Hari resopló y ocultó su desdén tomando otro estimulante. Había estudiado informes antropológicos de mil Mundos Caídos, los cuales habían involucionado en el aislamiento, recayendo en modos de vida más toscos. Sabía que ese orden piramidal se contaba entre los patrones sociales humanos más naturales y duraderos. Aun cuando un planeta quedara reducido a la mera agricultura y la metalurgia manual, esa estructura triangular persistía. A la gente le gustaban el rango y el orden.
La incesante competencia de las familias nobles había sido el primer y más fácil sistema psicohistoriológico que Hari había modelado. Primero había combinado la teoría de los juegos con la selección de parentesco. Luego, en un rapto de inspiración, los insertó en las ecuaciones que describían granos de arena deslizándose por las pendientes de una duna. Eso explicaba correctamente las transiciones súbitas: aludes sociales.

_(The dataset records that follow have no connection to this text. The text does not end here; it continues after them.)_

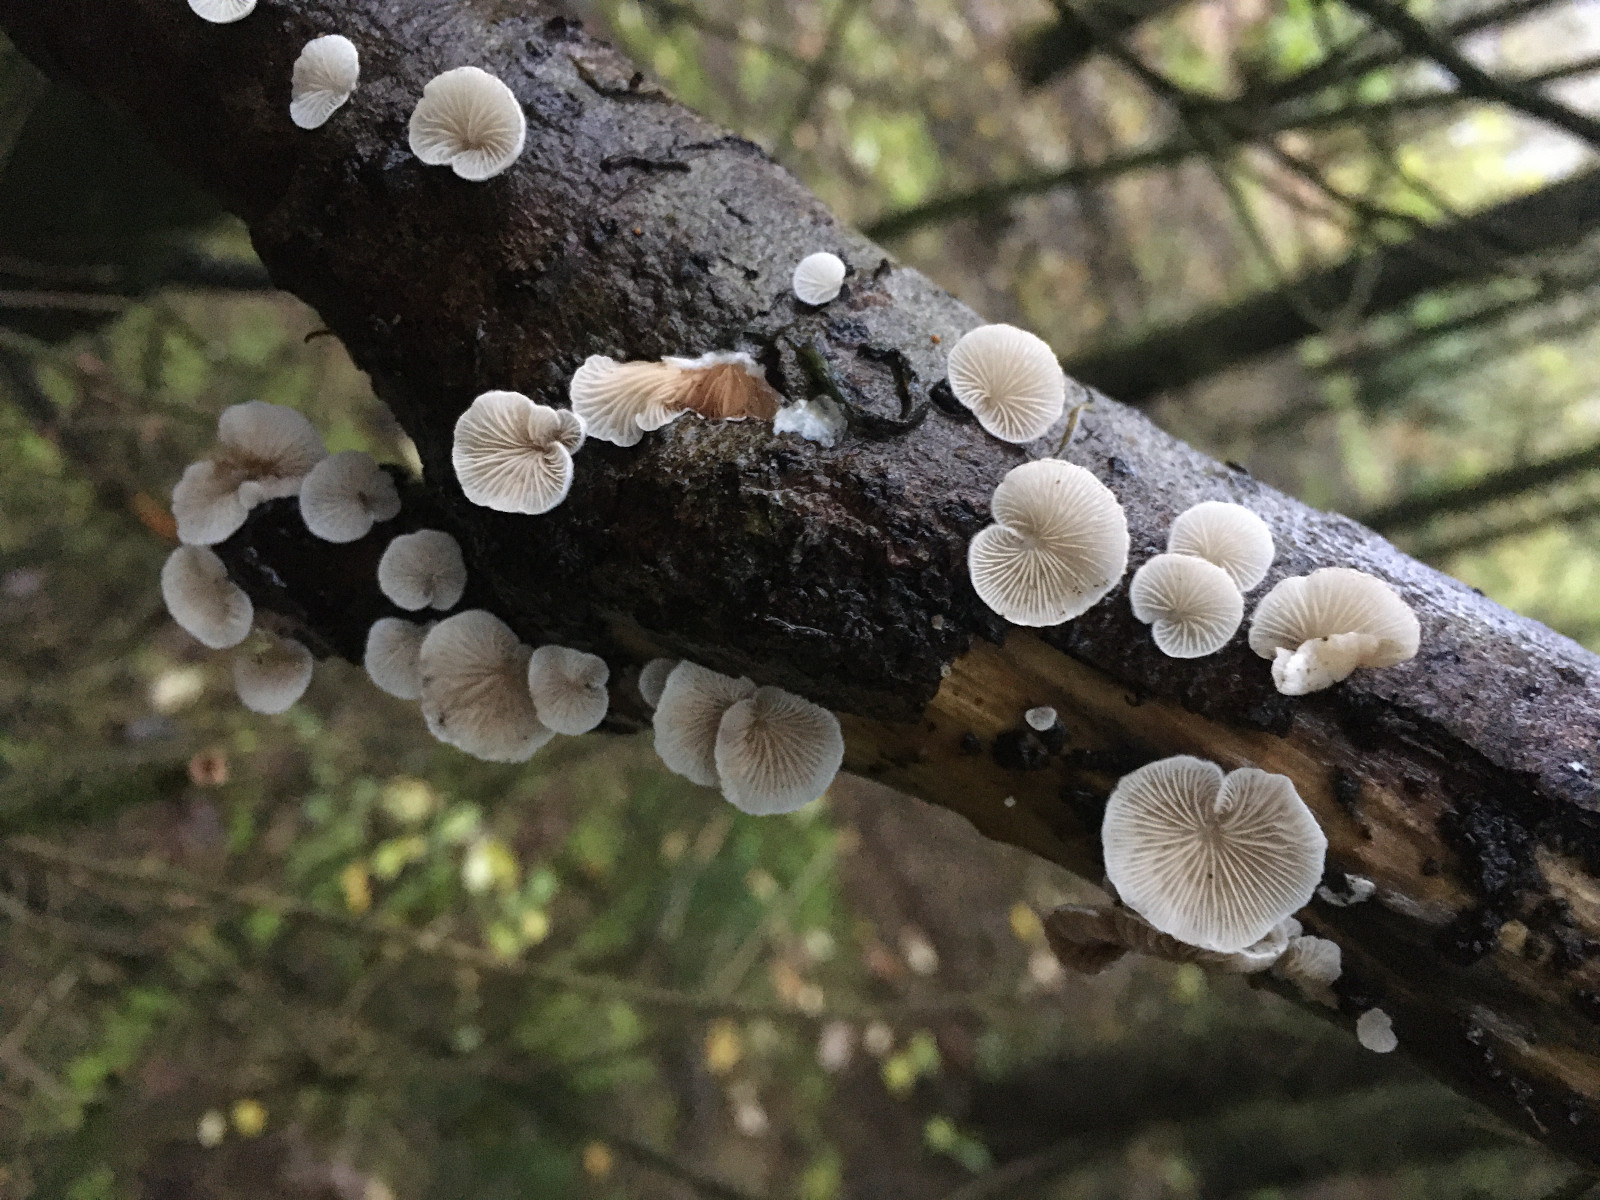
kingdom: Fungi
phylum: Basidiomycota
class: Agaricomycetes
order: Agaricales
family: Crepidotaceae
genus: Crepidotus
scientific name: Crepidotus
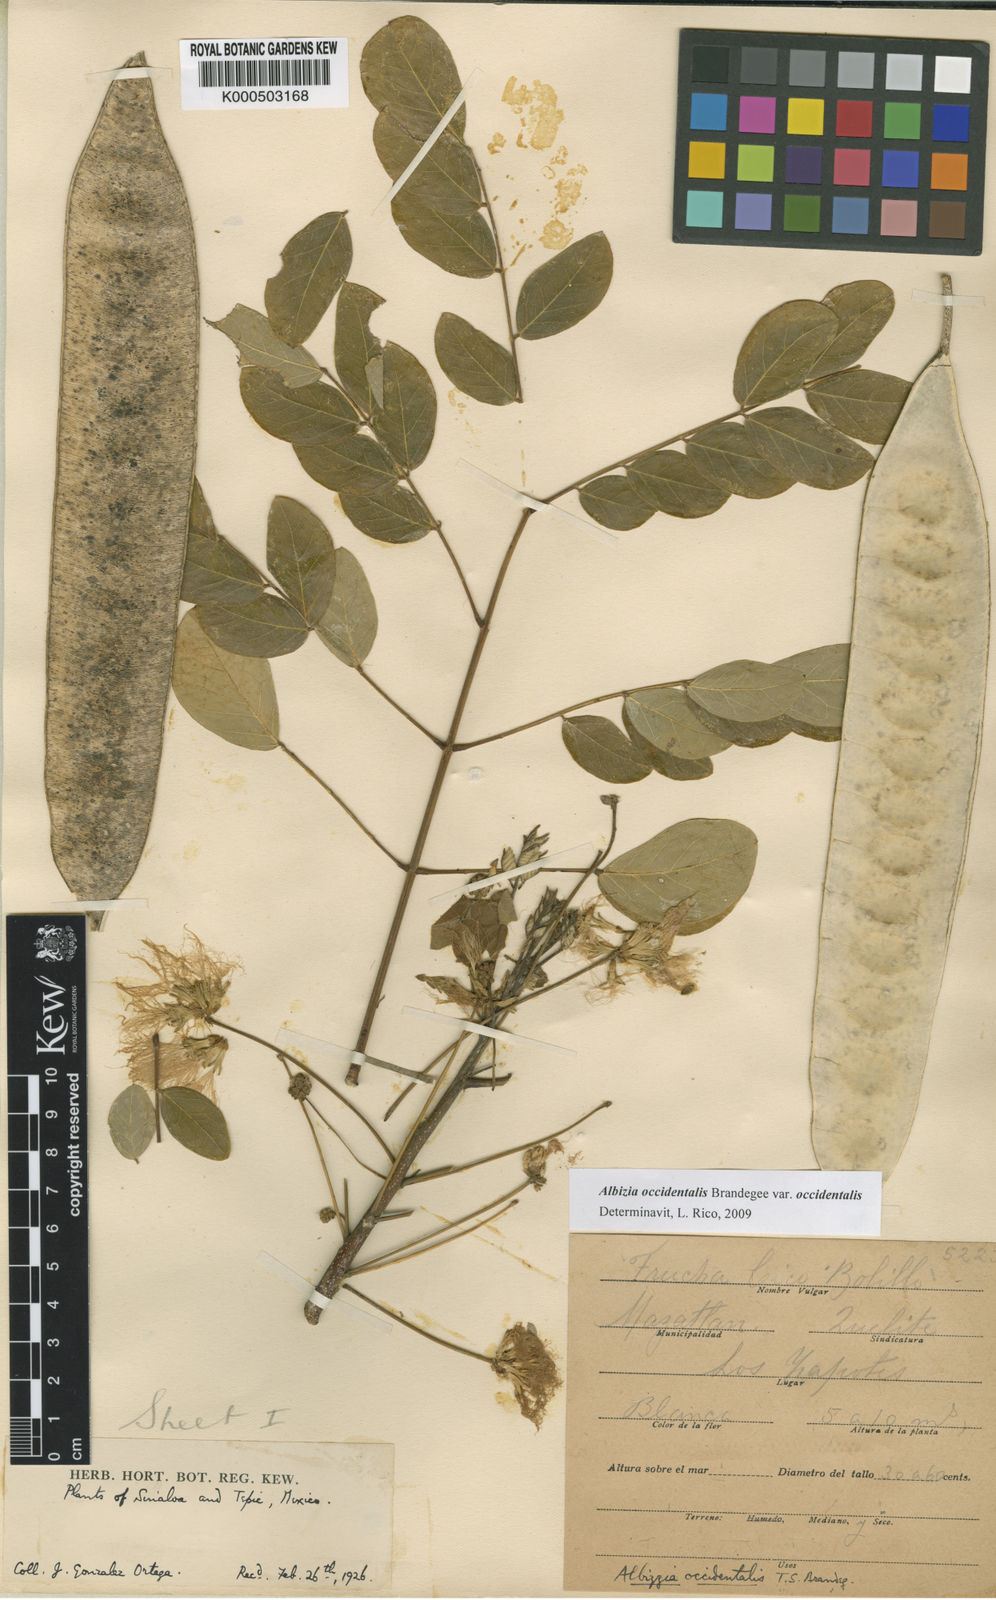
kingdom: Plantae
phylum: Tracheophyta
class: Magnoliopsida
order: Fabales
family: Fabaceae
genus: Albizia
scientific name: Albizia occidentalis
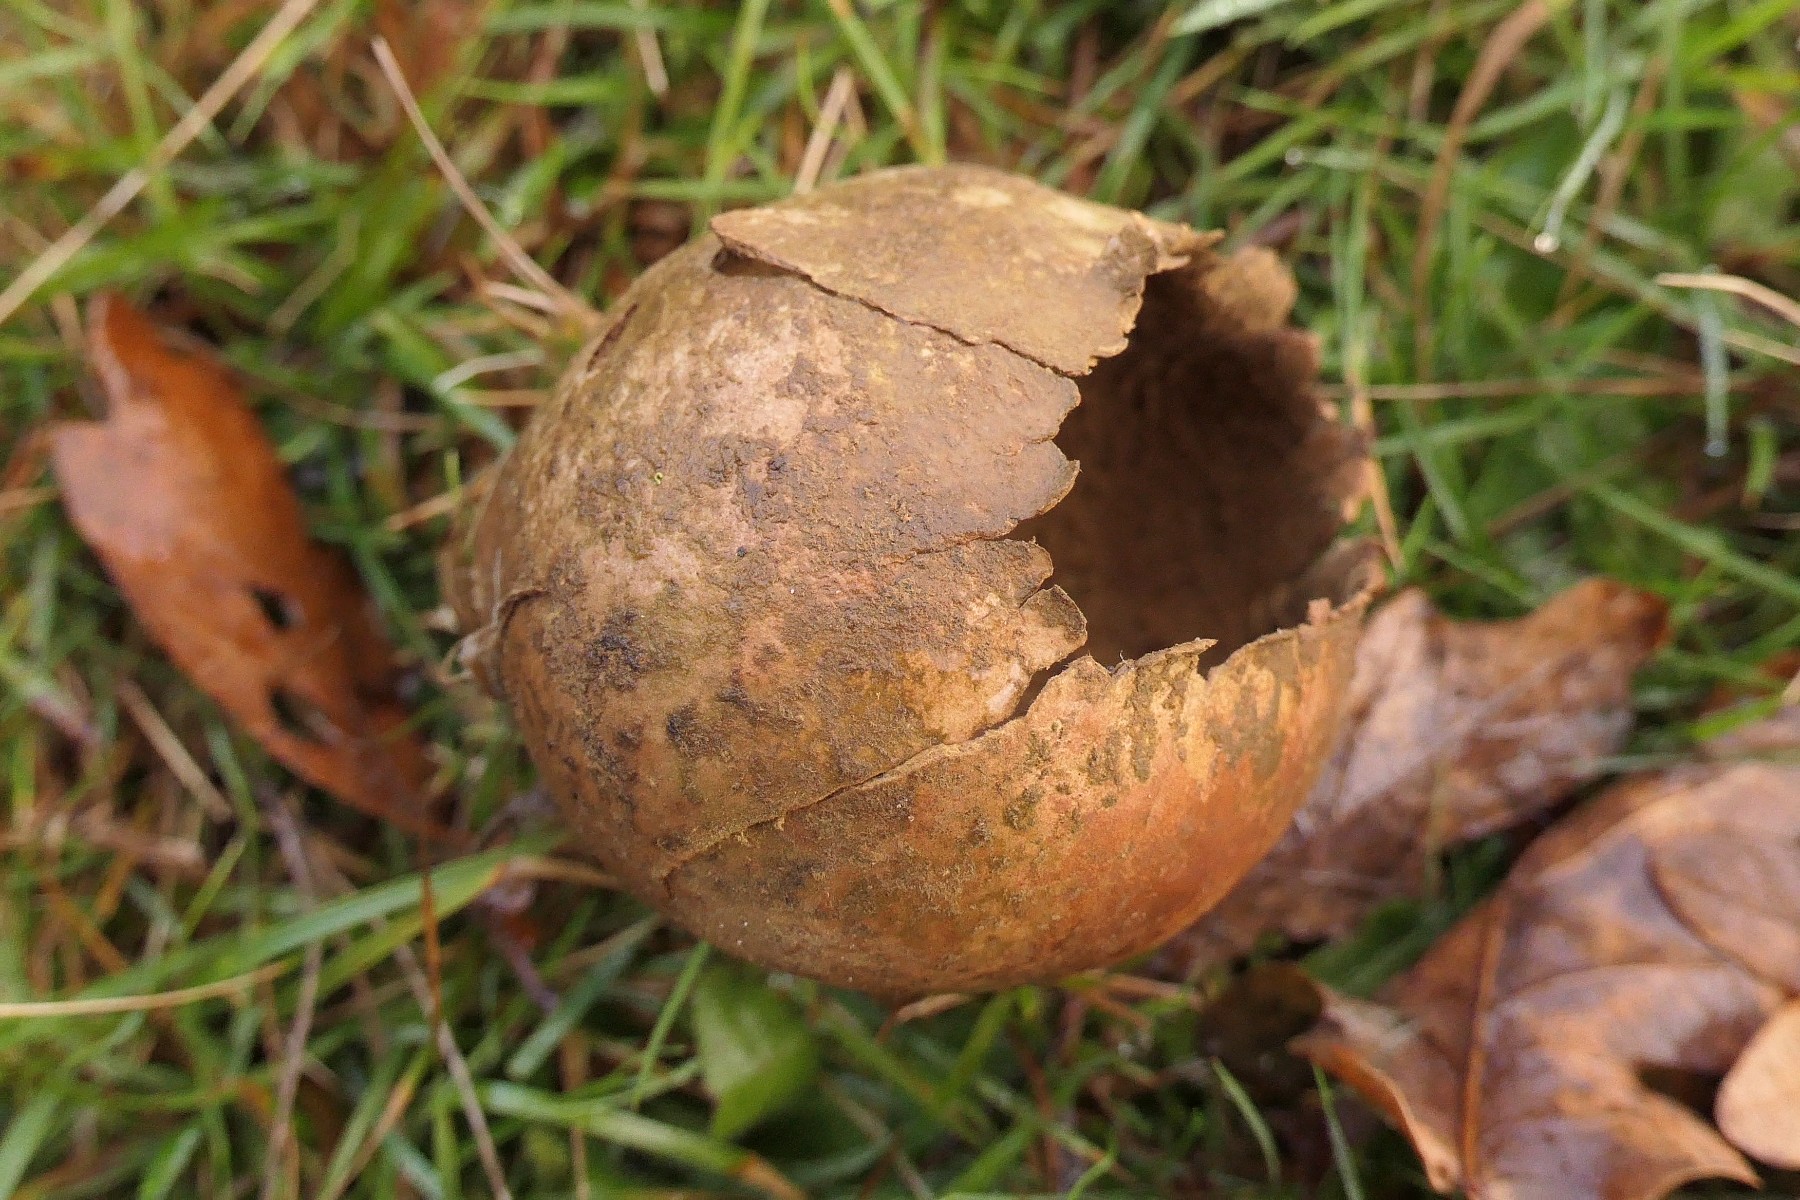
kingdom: Fungi
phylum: Basidiomycota
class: Agaricomycetes
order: Agaricales
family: Lycoperdaceae
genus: Bovistella
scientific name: Bovistella utriformis
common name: skællet støvbold
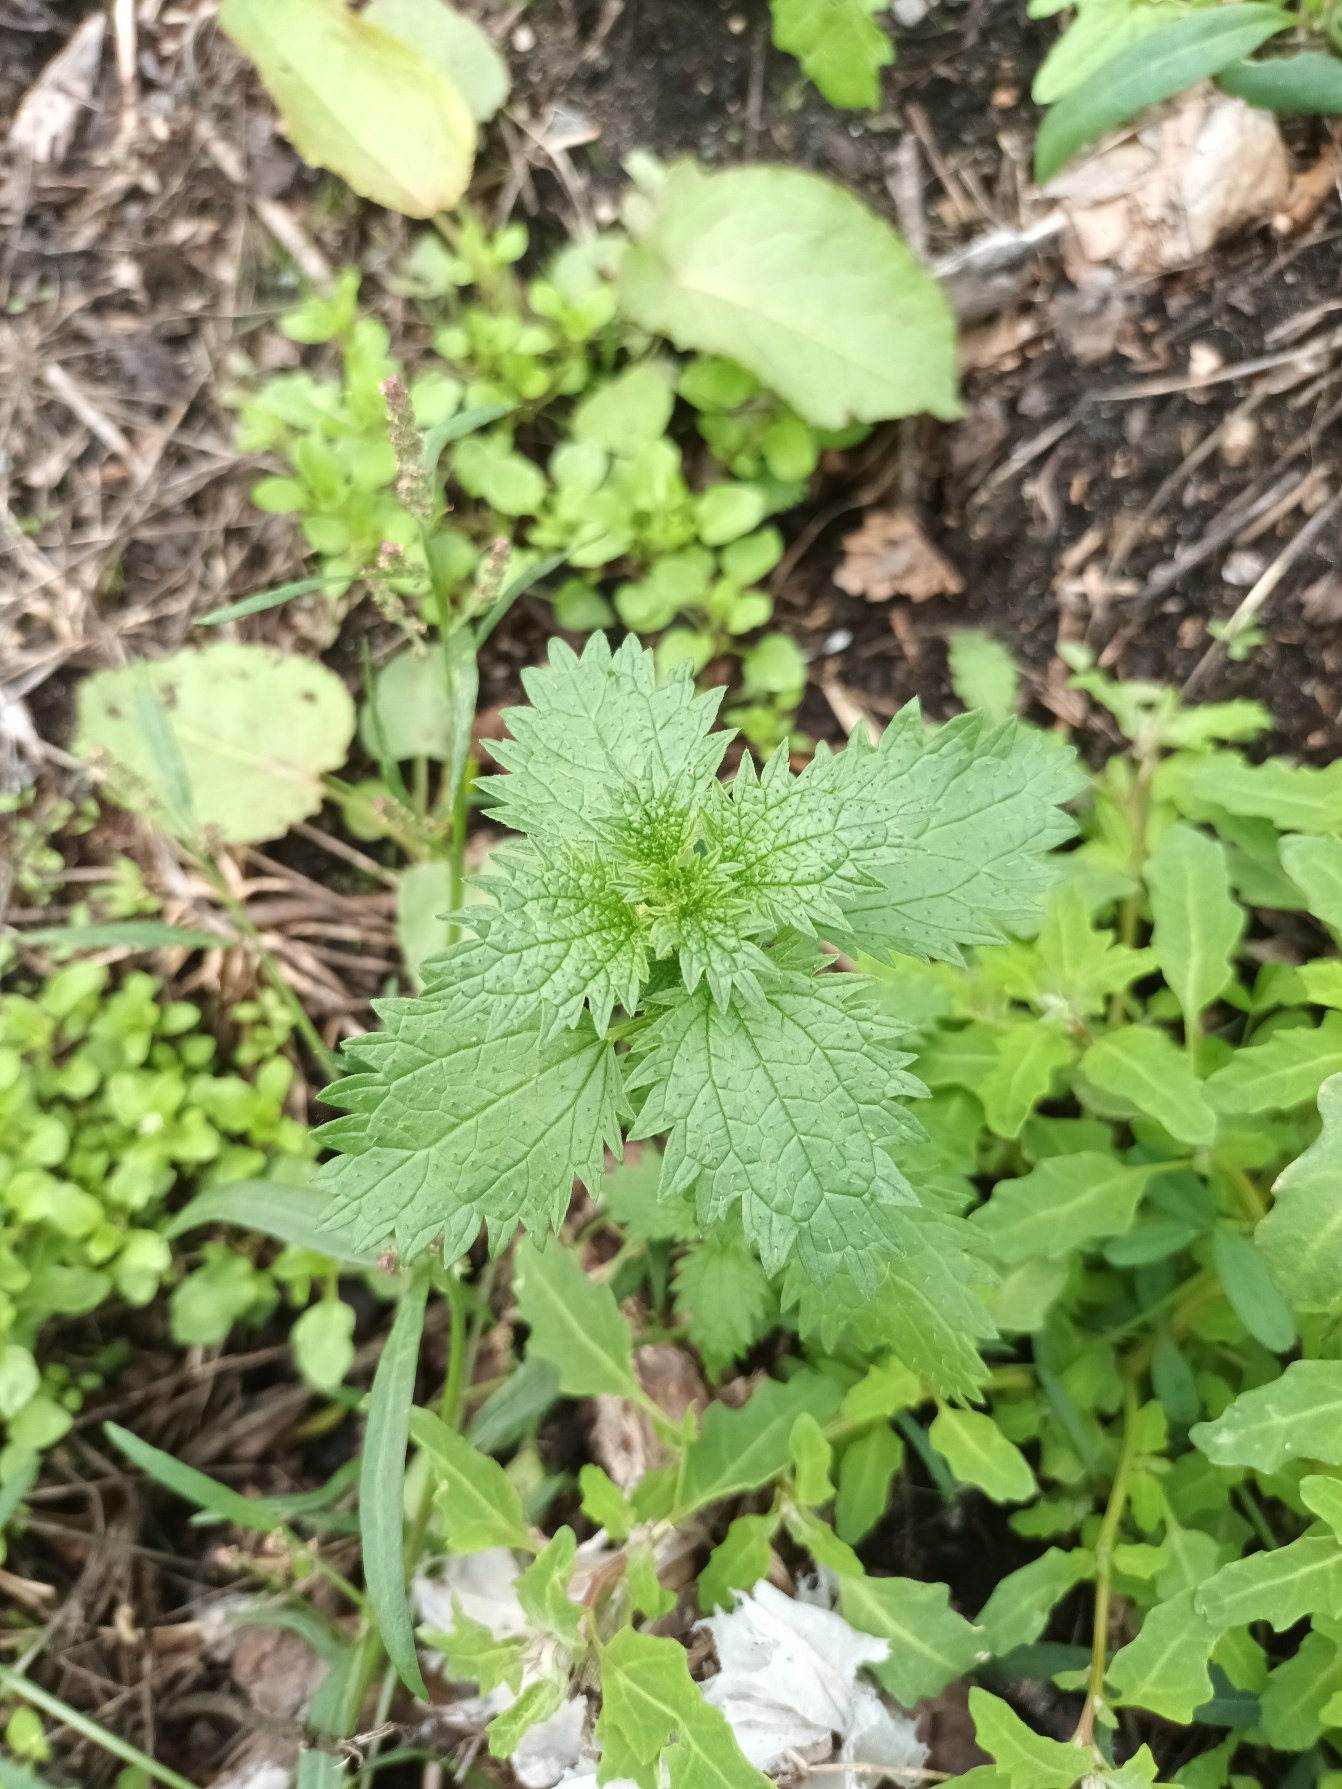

Así sucedía con el ascenso y caída de los linajes nobles. Épocas largas y estables, y luego abruptos desplazamientos.
Observó la multitud, escogiendo a los de la segunda aristocracia, presuntamente igual a la primera, la meritocracia.
Como jefe de departamento de una importante universidad imperial, Hari pertenecía a esa jerarquía, una pirámide constituida a partir de los logros, no de la buena cuna. Los meritócratas tenían obsesiones totalmente alejadas de las constantes rencillas dinásticas de la nobleza. De hecho, en la clase de Hari pocos se molestaban en reproducirse, tan ocupados estaban en sus especialidades. La nobleza rivalizaba por los rangos superiores del gobierno imperial, mientras que los meritócratas se consideraban dueños del poder real.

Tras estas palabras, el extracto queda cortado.